Collected data entries —
:::::

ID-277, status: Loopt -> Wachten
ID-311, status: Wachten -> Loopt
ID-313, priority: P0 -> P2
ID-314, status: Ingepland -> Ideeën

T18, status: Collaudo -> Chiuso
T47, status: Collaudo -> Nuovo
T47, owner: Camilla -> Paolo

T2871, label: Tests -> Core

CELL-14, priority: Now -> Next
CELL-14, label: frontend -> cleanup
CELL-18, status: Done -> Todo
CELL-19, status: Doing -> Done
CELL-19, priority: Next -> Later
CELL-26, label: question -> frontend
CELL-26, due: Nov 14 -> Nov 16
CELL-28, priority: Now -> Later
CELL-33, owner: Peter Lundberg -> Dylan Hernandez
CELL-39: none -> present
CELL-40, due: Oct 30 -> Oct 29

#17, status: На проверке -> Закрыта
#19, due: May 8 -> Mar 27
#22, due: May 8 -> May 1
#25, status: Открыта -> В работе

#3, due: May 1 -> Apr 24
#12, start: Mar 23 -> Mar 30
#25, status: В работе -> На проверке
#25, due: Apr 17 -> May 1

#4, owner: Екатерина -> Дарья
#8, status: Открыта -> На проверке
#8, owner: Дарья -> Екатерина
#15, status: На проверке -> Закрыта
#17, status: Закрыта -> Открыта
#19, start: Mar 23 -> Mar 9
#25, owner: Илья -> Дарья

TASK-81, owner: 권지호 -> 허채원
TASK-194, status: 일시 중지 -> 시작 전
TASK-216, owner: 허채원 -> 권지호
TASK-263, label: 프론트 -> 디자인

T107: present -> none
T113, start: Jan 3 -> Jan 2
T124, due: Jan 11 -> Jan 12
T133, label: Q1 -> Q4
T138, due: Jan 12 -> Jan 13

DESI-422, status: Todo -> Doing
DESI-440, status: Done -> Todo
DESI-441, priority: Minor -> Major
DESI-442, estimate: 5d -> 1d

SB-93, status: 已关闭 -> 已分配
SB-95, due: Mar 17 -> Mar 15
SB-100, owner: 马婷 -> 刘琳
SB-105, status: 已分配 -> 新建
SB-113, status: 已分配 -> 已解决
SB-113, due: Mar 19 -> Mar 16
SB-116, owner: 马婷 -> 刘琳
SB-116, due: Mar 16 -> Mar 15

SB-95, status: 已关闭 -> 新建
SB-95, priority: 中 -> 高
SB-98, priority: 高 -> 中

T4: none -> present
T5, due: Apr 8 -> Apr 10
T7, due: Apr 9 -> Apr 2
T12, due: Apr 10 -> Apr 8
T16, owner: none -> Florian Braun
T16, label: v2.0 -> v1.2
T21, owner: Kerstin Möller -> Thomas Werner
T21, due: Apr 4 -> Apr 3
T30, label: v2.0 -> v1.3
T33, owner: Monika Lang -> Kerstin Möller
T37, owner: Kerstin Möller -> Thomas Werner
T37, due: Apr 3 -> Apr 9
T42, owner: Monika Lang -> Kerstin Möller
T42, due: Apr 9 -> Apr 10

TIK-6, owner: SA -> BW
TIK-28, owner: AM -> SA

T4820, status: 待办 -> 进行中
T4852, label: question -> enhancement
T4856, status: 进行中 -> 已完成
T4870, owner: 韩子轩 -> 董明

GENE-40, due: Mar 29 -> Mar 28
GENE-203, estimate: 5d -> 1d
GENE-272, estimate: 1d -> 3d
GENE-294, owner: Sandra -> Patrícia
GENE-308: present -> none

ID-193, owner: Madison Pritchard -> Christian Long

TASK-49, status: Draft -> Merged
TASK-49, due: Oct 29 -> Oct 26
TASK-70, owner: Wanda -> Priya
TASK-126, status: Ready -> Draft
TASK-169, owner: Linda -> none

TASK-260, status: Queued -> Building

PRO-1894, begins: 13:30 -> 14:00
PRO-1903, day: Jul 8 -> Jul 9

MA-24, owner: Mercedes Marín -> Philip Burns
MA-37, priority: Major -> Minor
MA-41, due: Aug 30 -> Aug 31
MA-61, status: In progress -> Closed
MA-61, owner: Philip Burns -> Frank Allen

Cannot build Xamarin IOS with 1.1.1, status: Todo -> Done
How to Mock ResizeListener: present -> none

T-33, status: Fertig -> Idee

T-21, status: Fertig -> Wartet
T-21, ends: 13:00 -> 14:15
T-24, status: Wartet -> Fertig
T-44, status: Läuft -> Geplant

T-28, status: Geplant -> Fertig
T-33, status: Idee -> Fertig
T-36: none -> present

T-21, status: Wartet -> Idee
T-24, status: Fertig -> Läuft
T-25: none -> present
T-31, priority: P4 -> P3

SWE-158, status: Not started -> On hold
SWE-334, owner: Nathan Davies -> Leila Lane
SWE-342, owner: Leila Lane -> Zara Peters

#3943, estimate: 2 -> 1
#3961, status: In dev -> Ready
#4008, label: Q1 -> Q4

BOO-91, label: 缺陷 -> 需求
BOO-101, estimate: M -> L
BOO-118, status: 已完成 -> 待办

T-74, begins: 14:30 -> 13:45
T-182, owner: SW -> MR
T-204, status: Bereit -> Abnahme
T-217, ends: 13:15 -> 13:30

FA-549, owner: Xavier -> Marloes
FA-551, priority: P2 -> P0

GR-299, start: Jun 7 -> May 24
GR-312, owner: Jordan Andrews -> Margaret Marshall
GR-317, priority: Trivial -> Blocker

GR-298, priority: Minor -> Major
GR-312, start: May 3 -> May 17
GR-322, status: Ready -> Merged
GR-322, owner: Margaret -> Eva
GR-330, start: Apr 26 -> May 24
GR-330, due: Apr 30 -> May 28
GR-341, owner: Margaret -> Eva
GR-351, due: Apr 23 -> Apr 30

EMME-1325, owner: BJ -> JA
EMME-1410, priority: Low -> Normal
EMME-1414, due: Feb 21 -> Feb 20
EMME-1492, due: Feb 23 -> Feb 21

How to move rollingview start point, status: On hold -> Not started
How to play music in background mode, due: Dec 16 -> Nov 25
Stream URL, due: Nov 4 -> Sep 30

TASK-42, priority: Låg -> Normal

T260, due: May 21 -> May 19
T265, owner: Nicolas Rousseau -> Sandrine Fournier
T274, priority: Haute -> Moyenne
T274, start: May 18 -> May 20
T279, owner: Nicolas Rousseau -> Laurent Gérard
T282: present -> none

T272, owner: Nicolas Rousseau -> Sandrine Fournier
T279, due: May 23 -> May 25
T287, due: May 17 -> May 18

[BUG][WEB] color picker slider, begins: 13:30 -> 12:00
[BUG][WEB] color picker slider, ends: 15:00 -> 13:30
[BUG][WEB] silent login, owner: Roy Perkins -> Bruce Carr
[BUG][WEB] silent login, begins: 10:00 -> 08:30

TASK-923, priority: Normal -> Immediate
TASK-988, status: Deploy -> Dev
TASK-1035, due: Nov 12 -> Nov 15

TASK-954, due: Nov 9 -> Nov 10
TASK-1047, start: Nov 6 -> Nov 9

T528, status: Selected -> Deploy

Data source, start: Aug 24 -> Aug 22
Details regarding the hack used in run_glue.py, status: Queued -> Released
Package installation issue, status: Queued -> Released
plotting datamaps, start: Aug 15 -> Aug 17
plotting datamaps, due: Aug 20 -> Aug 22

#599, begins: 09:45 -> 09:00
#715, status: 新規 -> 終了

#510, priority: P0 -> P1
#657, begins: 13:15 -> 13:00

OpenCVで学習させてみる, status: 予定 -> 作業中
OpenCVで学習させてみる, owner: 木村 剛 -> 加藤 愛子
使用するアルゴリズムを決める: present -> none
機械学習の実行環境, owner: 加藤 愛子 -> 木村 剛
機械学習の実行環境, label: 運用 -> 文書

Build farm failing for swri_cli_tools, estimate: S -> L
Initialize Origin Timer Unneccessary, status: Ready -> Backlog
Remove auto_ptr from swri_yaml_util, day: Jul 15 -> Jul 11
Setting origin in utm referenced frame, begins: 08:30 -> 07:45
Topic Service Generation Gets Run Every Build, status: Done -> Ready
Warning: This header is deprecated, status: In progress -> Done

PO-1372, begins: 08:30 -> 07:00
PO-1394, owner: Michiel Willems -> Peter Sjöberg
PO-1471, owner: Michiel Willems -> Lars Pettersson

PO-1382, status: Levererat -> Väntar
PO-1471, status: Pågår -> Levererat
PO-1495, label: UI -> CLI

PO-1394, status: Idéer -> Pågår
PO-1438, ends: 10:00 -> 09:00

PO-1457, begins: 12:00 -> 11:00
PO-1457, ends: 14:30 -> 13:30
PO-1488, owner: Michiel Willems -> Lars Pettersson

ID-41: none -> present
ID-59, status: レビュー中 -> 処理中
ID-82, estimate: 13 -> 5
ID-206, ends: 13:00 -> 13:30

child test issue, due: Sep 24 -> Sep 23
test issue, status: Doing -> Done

:::::

BRIEF — The stretch of entries above that starts with the line containing "TASK-49, status: Draft -> Merged" and goes on through the line containing "MA-24, owner: Mercedes Marín -> Philip Burns" is to be transcribed exactly, and no other line is to be transcribed.

EXERCISE SOLUTION —
TASK-49, status: Draft -> Merged
TASK-49, due: Oct 29 -> Oct 26
TASK-70, owner: Wanda -> Priya
TASK-126, status: Ready -> Draft
TASK-169, owner: Linda -> none

TASK-260, status: Queued -> Building

PRO-1894, begins: 13:30 -> 14:00
PRO-1903, day: Jul 8 -> Jul 9

MA-24, owner: Mercedes Marín -> Philip Burns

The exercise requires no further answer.